A narrow majority of economists expect the Bank of Japan to raise interest rates to 0.75% in December, with all forecasters expecting at least that level by the end of the first quarter (Q1), a Reuters poll on Thursday showed.
Key quotes
Economists unanimously said the Bank of Japan will raise its key interest rate to at least 0.75% by the end of the first quarter of next year.
The Bank of Japan will raise its key interest rate to 0.75% in December, 53% of economists say, 43 out of 81.
Japan’s wage increase rate in next year’s labor talks is expected to reach 4.90%, compared to 5.25% this year.
Market reaction
At the time of writing, USD/JPY was trading 0.24% higher on the day to trade at 157.35.
Bank of Japan Frequently Asked Questions
The Bank of Japan (BoJ) is Japan’s central bank, which sets the country’s monetary policy. Its mission is to issue banknotes and implement currency and monetary controls to ensure price stability, which means an inflation target of around 2%.

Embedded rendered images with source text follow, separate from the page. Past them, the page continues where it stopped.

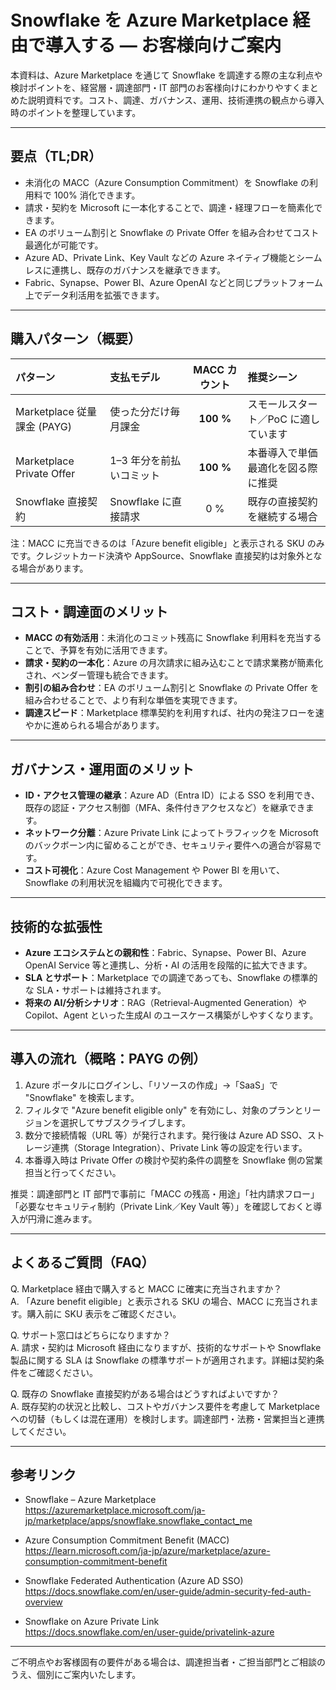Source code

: # Snowflake を Azure Marketplace 経由で導入する — お客様向けご案内

本資料は、Azure Marketplace を通じて Snowflake を調達する際の主な利点や検討ポイントを、経営層・調達部門・IT 部門のお客様向けにわかりやすくまとめた説明資料です。コスト、調達、ガバナンス、運用、技術連携の観点から導入時のポイントを整理しています。

---

## 要点（TL;DR）

- 未消化の MACC（Azure Consumption Commitment）を Snowflake の利用料で 100% 消化できます。
- 請求・契約を Microsoft に一本化することで、調達・経理フローを簡素化できます。
- EA のボリューム割引と Snowflake の Private Offer を組み合わせてコスト最適化が可能です。
- Azure AD、Private Link、Key Vault などの Azure ネイティブ機能とシームレスに連携し、既存のガバナンスを継承できます。
- Fabric、Synapse、Power BI、Azure OpenAI などと同じプラットフォーム上でデータ利活用を拡張できます。

---

## 購入パターン（概要）

| パターン | 支払モデル | MACC カウント | 推奨シーン |
| :--- | :--- | :---: | :--- |
| Marketplace 従量課金 (PAYG) | 使った分だけ毎月課金 | **100 %** | スモールスタート／PoC に適しています |
| Marketplace Private Offer | 1–3 年分を前払いコミット | **100 %** | 本番導入で単価最適化を図る際に推奨 |
| Snowflake 直接契約 | Snowflake に直接請求 | 0 % | 既存の直接契約を継続する場合 |

注：MACC に充当できるのは「Azure benefit eligible」と表示される SKU のみです。クレジットカード決済や AppSource、Snowflake 直接契約は対象外となる場合があります。

---

## コスト・調達面のメリット

- **MACC の有効活用**：未消化のコミット残高に Snowflake 利用料を充当することで、予算を有効に活用できます。
- **請求・契約の一本化**：Azure の月次請求に組み込むことで請求業務が簡素化され、ベンダー管理も統合できます。
- **割引の組み合わせ**：EA のボリューム割引と Snowflake の Private Offer を組み合わせることで、より有利な単価を実現できます。
- **調達スピード**：Marketplace 標準契約を利用すれば、社内の発注フローを速やかに進められる場合があります。

---

## ガバナンス・運用面のメリット

- **ID・アクセス管理の継承**：Azure AD（Entra ID）による SSO を利用でき、既存の認証・アクセス制御（MFA、条件付きアクセスなど）を継承できます。
- **ネットワーク分離**：Azure Private Link によってトラフィックを Microsoft のバックボーン内に留めることができ、セキュリティ要件への適合が容易です。
- **コスト可視化**：Azure Cost Management や Power BI を用いて、Snowflake の利用状況を組織内で可視化できます。

---

## 技術的な拡張性

- **Azure エコシステムとの親和性**：Fabric、Synapse、Power BI、Azure OpenAI Service 等と連携し、分析・AI の活用を段階的に拡大できます。
- **SLA とサポート**：Marketplace での調達であっても、Snowflake の標準的な SLA・サポートは維持されます。
- **将来の AI/分析シナリオ**：RAG（Retrieval-Augmented Generation）や Copilot、Agent といった生成AI のユースケース構築がしやすくなります。

---

## 導入の流れ（概略：PAYG の例）

1. Azure ポータルにログインし、「リソースの作成」→「SaaS」で "Snowflake" を検索します。
2. フィルタで "Azure benefit eligible only" を有効にし、対象のプランとリージョンを選択してサブスクライブします。
3. 数分で接続情報（URL 等）が発行されます。発行後は Azure AD SSO、ストレージ連携（Storage Integration）、Private Link 等の設定を行います。
4. 本番導入時は Private Offer の検討や契約条件の調整を Snowflake 側の営業担当と行ってください。

推奨：調達部門と IT 部門で事前に「MACC の残高・用途」「社内請求フロー」「必要なセキュリティ制約（Private Link／Key Vault 等）」を確認しておくと導入が円滑に進みます。

---

## よくあるご質問（FAQ）

Q. Marketplace 経由で購入すると MACC に確実に充当されますか？  
A. 「Azure benefit eligible」と表示される SKU の場合、MACC に充当されます。購入前に SKU 表示をご確認ください。

Q. サポート窓口はどちらになりますか？  
A. 請求・契約は Microsoft 経由になりますが、技術的なサポートや Snowflake 製品に関する SLA は Snowflake の標準サポートが適用されます。詳細は契約条件をご確認ください。

Q. 既存の Snowflake 直接契約がある場合はどうすればよいですか？  
A. 既存契約の状況と比較し、コストやガバナンス要件を考慮して Marketplace への切替（もしくは混在運用）を検討します。調達部門・法務・営業担当と連携してください。

---

## 参考リンク

- Snowflake – Azure Marketplace  
  <https://azuremarketplace.microsoft.com/ja-jp/marketplace/apps/snowflake.snowflake_contact_me>

- Azure Consumption Commitment Benefit (MACC)  
  <https://learn.microsoft.com/ja-jp/azure/marketplace/azure-consumption-commitment-benefit>

- Snowflake Federated Authentication (Azure AD SSO)  
  <https://docs.snowflake.com/en/user-guide/admin-security-fed-auth-overview>

- Snowflake on Azure Private Link  
  <https://docs.snowflake.com/en/user-guide/privatelink-azure>

---

ご不明点やお客様固有の要件がある場合は、調達担当者・ご担当部門とご相談のうえ、個別にご案内いたします。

The Bank of Japan embarked on an ultra-loose monetary policy in 2013 in order to stimulate the economy and fuel inflation amid a low-inflation environment. The bank’s policy relies on quantitative and qualitative easing (QQE), or printing banknotes to purchase assets such as government bonds or corporate bonds to provide liquidity. In 2016, the bank doubled down on its strategy and eased its policy by first offering negative interest rates and then directly controlling the yields of its 10-year government bonds. In March 2024, the Bank of Japan raised interest rates, effectively reversing its ultra-loose monetary policy stance.
The massive incentives offered by the bank caused the value of the Japanese yen to decline against major currencies. This process was exacerbated in 2022 and 2023 by the growing policy divergence between the Bank of Japan and other major central banks, which chose to increase interest rates sharply to combat decades-long high levels of inflation. The Bank of Japan’s policy led to a widening of the spread with other currencies, which led to a decline in the value of the Japanese yen. This trend was partially reversed in 2024, when the Bank of Japan decided to abandon its overly accommodating policy stance.
The weakness of the Japanese yen and rising global energy prices led to an increase in Japanese inflation, which exceeded the Bank of Japan’s target of 2%. The prospect of higher salaries in the country – a key element fueling inflation – also contributed to the move.